EXERCISE MATERIAL =>
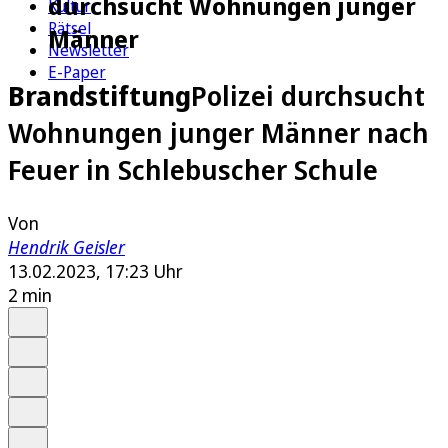
durchsucht Wohnungen junger
Kultur
Rätsel
Männer
Newsletter
E-Paper
Brandstiftung
Polizei durchsucht
Wohnungen junger Männer nach
Feuer in Schlebuscher Schule
Von
Hendrik Geisler
13.02.2023, 17:23 Uhr
2 min
Auf Google bevorzugen
Anhören
Schrift
Merken
Drucken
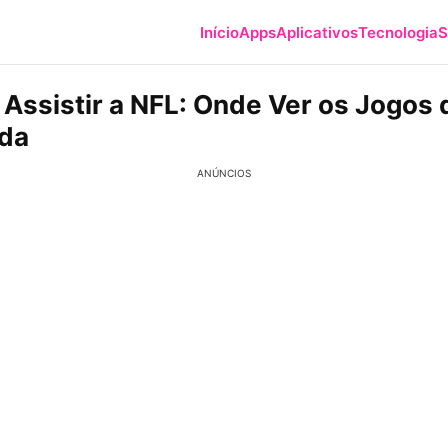
Início
Apps
Aplicativos
Tecnologia
S
 Assistir a NFL: Onde Ver os Jogos 
da
ANÚNCIOS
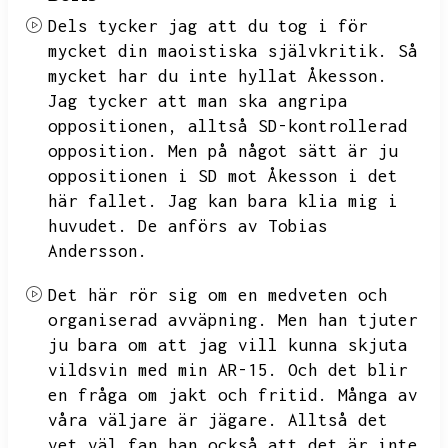
Dels tycker jag att du tog i för
mycket din maoistiska självkritik.
Så
mycket har du inte hyllat Åkesson.
Jag tycker att man ska angripa
oppositionen,
alltså
SD-kontrollerad
opposition.
Men på något sätt är ju
oppositionen i SD mot Åkesson i det
här fallet.
Jag kan bara klia mig i
huvudet.
De anförs av
Tobias
Andersson.
Det här rör sig om en medveten och
organiserad avväpning.
Men han tjuter
ju bara om att jag vill kunna skjuta
vildsvin med min AR-15.
Och det blir
en fråga om jakt och fritid.
Många av
våra väljare är jägare.
Alltså det
vet väl fan han också att det är inte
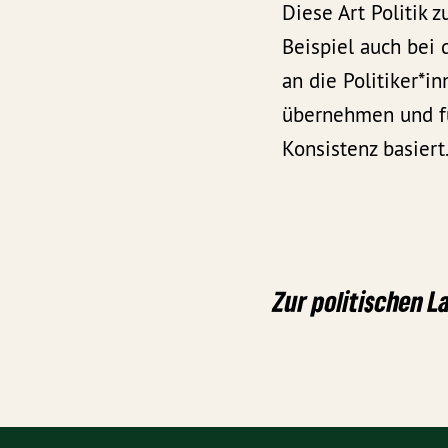
Diese Art Politik 
Beispiel auch bei 
an die Politiker*i
übernehmen und für
Konsistenz basiert
Zur politischen La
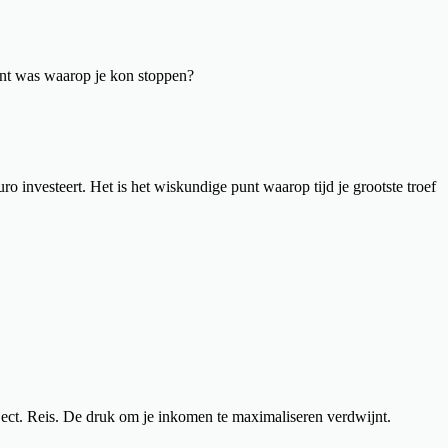
punt was waarop je kon stoppen?
 investeert. Het is het wiskundige punt waarop tijd je grootste troef
oject. Reis. De druk om je inkomen te maximaliseren verdwijnt.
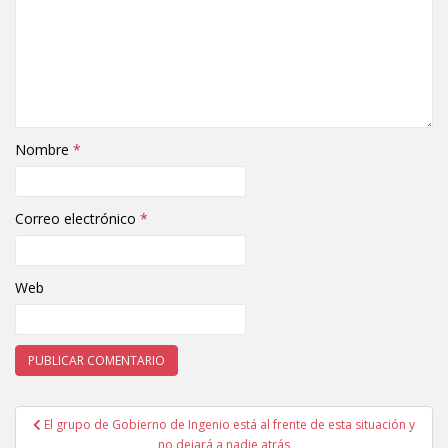
Nombre
*
Correo electrónico
*
Web
El grupo de Gobierno de Ingenio está al frente de esta situación y
Navegación de entradas
no dejará a nadie atrás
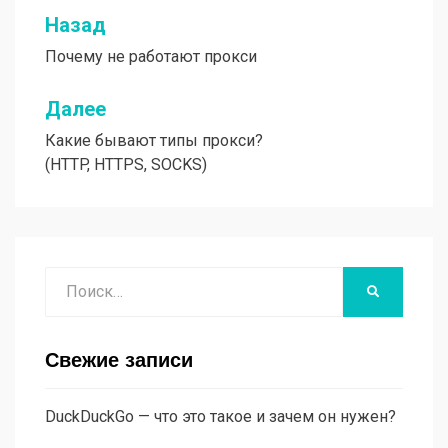
Назад
Навигация
Почему не работают прокси
по
записям
Далее
Какие бывают типы прокси?
(HTTP, HTTPS, SOCKS)
Поиск
НАЙТИ
Свежие записи
DuckDuckGo — что это такое и зачем он нужен?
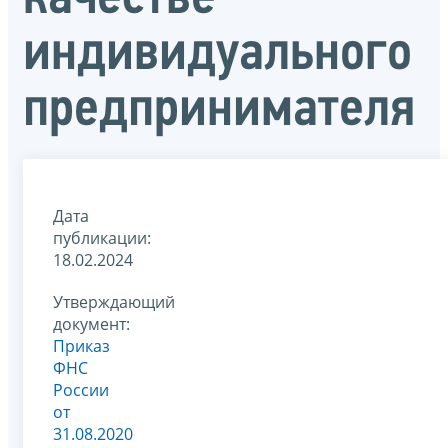
индивидуального
предпринимателя
Дата
публикации:
18.02.2024
Утверждающий
документ:
Приказ
ФНС
России
от
31.08.2020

PROBLEM TO SOLVE =>
Recast every line of text in the rows above as a Markdown table with two columns, Number and Line, numbering the lines consecutively and omitting blank lines. Leave the pictures out of the answer.

ANSWER TO THE PROBLEM =>
| Number | Line |
|---|---|
| 1 | durchsucht Wohnungen junger |
| 2 | Kultur |
| 3 | Rätsel |
| 4 | Männer |
| 5 | Newsletter |
| 6 | E-Paper |
| 7 | Brandstiftung |
| 8 | Polizei durchsucht |
| 9 | Wohnungen junger Männer nach |
| 10 | Feuer in Schlebuscher Schule |
| 11 | Von |
| 12 | Hendrik Geisler |
| 13 | 13.02.2023, 17:23 Uhr |
| 14 | 2 min |
| 15 | Auf Google bevorzugen |
| 16 | Anhören |
| 17 | Schrift |
| 18 | Merken |
| 19 | Drucken |
| 20 | Início |
| 21 | Apps |
| 22 | Aplicativos |
| 23 | Tecnologia |
| 24 | S |
| 25 |  Assistir a NFL: Onde Ver os Jogos  |
| 26 | da |
| 27 | ANÚNCIOS |
| 28 | Dels tycker jag att du tog i för |
| 29 | mycket din maoistiska självkritik. |
| 30 | Så |
| 31 | mycket har du inte hyllat Åkesson. |
| 32 | Jag tycker att man ska angripa |
| 33 | oppositionen, |
| 34 | alltså |
| 35 | SD-kontrollerad |
| 36 | opposition. |
| 37 | Men på något sätt är ju |
| 38 | oppositionen i SD mot Åkesson i det |
| 39 | här fallet. |
| 40 | Jag kan bara klia mig i |
| 41 | huvudet. |
| 42 | De anförs av |
| 43 | Tobias |
| 44 | Andersson. |
| 45 | Det här rör sig om en medveten och |
| 46 | organiserad avväpning. |
| 47 | Men han tjuter |
| 48 | ju bara om att jag vill kunna skjuta |
| 49 | vildsvin med min AR-15. |
| 50 | Och det blir |
| 51 | en fråga om jakt och fritid. |
| 52 | Många av |
| 53 | våra väljare är jägare. |
| 54 | Alltså det |
| 55 | vet väl fan han också att det är inte |
| 56 | Diese Art Politik  |
| 57 | Beispiel auch bei  |
| 58 | an die Politiker*i |
| 59 | übernehmen und für |
| 60 | Konsistenz basiert |
| 61 | Zur politischen La |
| 62 | punt was waarop je kon stoppen? |
| 63 |  investeert. Het is het wiskundige punt waarop tijd je grootste troef |
| 64 | oject. Reis. De druk om je inkomen te maximaliseren verdwijnt. |
| 65 | Nombre |
| 66 | * |
| 67 | Correo electrónico |
| 68 | * |
| 69 | Web |
| 70 | El grupo de Gobierno de Ingenio está al frente de esta situación y |
| 71 | Navegación de entradas |
| 72 | no dejará a nadie atrás |
| 73 | Назад |
| 74 | Навигация |
| 75 | Почему не работают прокси |
| 76 | по |
| 77 | записям |
| 78 | Далее |
| 79 | Какие бывают типы прокси? |
| 80 | (HTTP, HTTPS, SOCKS) |
| 81 | Поиск |
| 82 | НАЙТИ |
| 83 | Свежие записи |
| 84 | DuckDuckGo — что это такое и зачем он нужен? |
| 85 | индивидуального |
| 86 | предпринимателя |
| 87 | Дата |
| 88 | публикации: |
| 89 | 18.02.2024 |
| 90 | Утверждающий |
| 91 | документ: |
| 92 | Приказ |
| 93 | ФНС |
| 94 | России |
| 95 | от |
| 96 | 31.08.2020 |